Is it possible to add americolor white color to white modeling chocolate made from lindor white chocolate? I’m making cake toppers with it and need the dress and tux to be as white as possible.
Yes in fact that is made from titanium dioxide so it should work well.
i have tried lots of recipes for modeling chocolate but always so sticky ,i use white chocolate so i can add pastel colours,so i will try your recipe and roll out using cornflour as you suggest ,i will keep you posted
Hi there the information here is fabulous thank you, I wonder if you can help I’ve made a batch of white using callebaut and liquid glucose (I’m in the uk) and it won’t knead, it’s crumbly and hard, is there anyway to save it? Would you recommend I use more glucose next time? Thank you so much x
Yes you can definitely save it by kneading in more glucose or melting it down a little and stirring in more glucose. Callebaut is high quality so it may require a teaspoon more of syrup. This is a common problem that just requires a minor recipe adjustment.
Congratulations on a bold & informative article on chocolates! I wish more people paid attention to the quality of the food they eat. Over the years, I’ve learnt to not only avoid foods whose labels are full of chemical terms but heavily advertised foods. The more the ads, the less real stuff they can afford to put in it seems! I had come here looking for a chocolate modeling recipe..let’s hope my batch works!
I LOVED this buying guide. FINALLY, someone has the guts to use REAL chocolate and to shun all the artificial, nasty concoctions passed off as chocolate here in the US. I personally can’t stand working with anything that is hydrogenated, but most people seem to have no problem with it. This is one of the most informative pieces I have ever read about chocolate. Definitely subscribing!
I know the wilton is not real chocolate but would it work as modeling chocolate.
Yes it will work! It will be easier to use if you reduce the amount of corn syrup slightly, like by 1 teaspoon. Imitation chocolate yields a softer modeling chocolate, which is not as easy to work with, but it will still work well for most things.
Just wondering your thoughts on the chunks of white chocolate sold in major grocery stores like Stop & Shop? I would love to try making this for a cake I’m making this week but I don’t have a Whole Foods nearby. Thank you.
Could you specify a brand? I’m not sure what you mean by chunks. Thanks. If you are referring to Nestle white morsels, which are most common in U.S. supermarkets, then yes, they will work, but you should reduce the amount of sugar syrup in the recipe by 1-2 teaspoons. That type of chocolate makes a softer, more marshmallowy consistency of modeling chocolate. It’s not as easy to work with as modeling chocolate made from genuine white chocolate but it will certainly work for most purposes.
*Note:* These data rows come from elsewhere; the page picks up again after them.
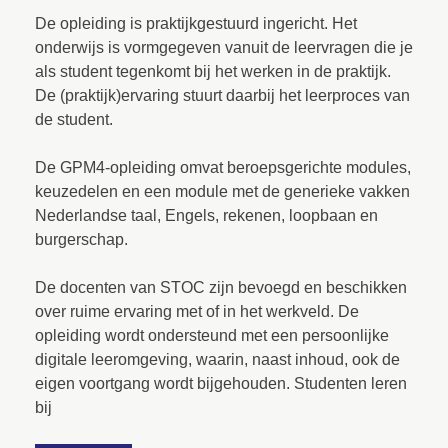
De opleiding is praktijkgestuurd ingericht. Het
onderwijs is vormgegeven vanuit de leervragen die je
als student tegenkomt bij het werken in de praktijk.
De (praktijk)ervaring stuurt daarbij het leerproces van
de student.
De GPM4-opleiding omvat beroepsgerichte modules,
keuzedelen en een module met de generieke vakken
Nederlandse taal, Engels, rekenen, loopbaan en
burgerschap.
De docenten van STOC zijn bevoegd en beschikken
over ruime ervaring met of in het werkveld. De
opleiding wordt ondersteund met een persoonlijke
digitale leeromgeving, waarin, naast inhoud, ook de
eigen voortgang wordt bijgehouden. Studenten leren
bij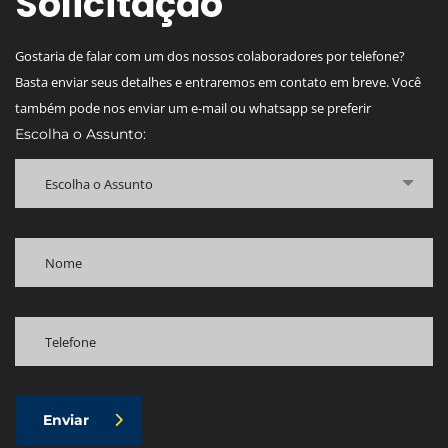
Solicitação
Gostaria de falar com um dos nossos colaboradores por telefone?
Basta enviar seus detalhes e entraremos em contato em breve. Você
também pode nos enviar um e-mail ou whatsapp se preferir
Escolha o Assunto:
Escolha o Assunto
Enviar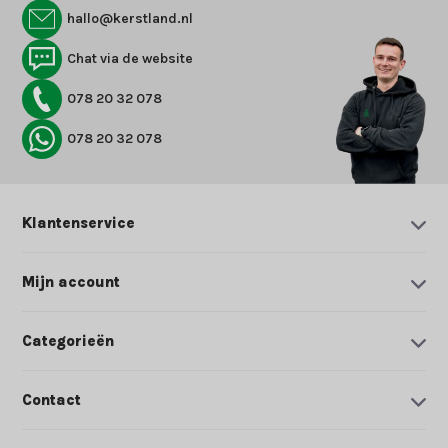
hallo@kerstland.nl
Chat via de website
078 20 32 078
078 20 32 078
Klantenservice
Mijn account
Categorieën
Contact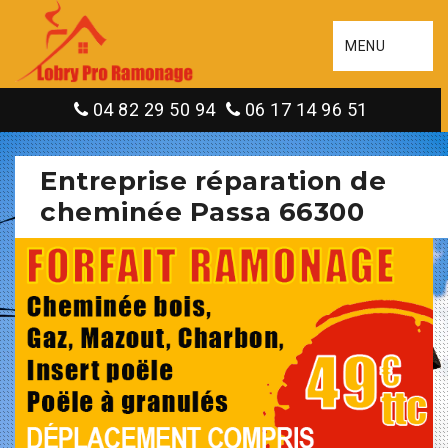
MENU
04 82 29 50 94
06 17 14 96 51
Entreprise réparation de
cheminée Passa 66300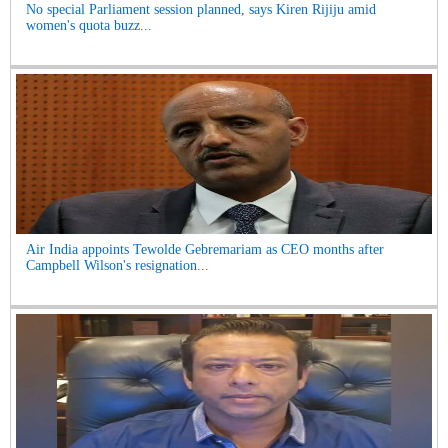
No special Parliament session planned, says Kiren Rijiju amid
women's quota buzz...
Air India appoints Tewolde Gebremariam as CEO months after
Campbell Wilson's resignation...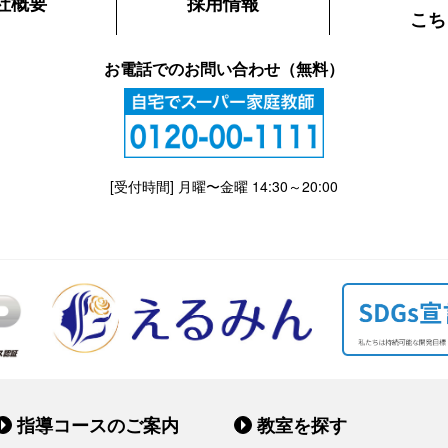
社概要
採用情報
こち
お電話でのお問い合わせ（無料）
[受付時間] 月曜〜金曜 14:30～20:00
指導コースのご案内
教室を探す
Very informative, I did not know that about the chocolate. Thanks.
The most incredible information shared in the most understandable way. Feel like I was sitting in a top notch cooking class with a top notch instructor! Kudos and thanks.z
Just wondering the best white chocolate to use as I need a white white not yellow. Also what about black does the white turn grey or will it go black?
Use bittersweet modeling chocolate to make black. Since it’s already brown, less food coloring is needed.
Most faux white chocolate has titanium dioxide whitener, Merkens and Nestle included.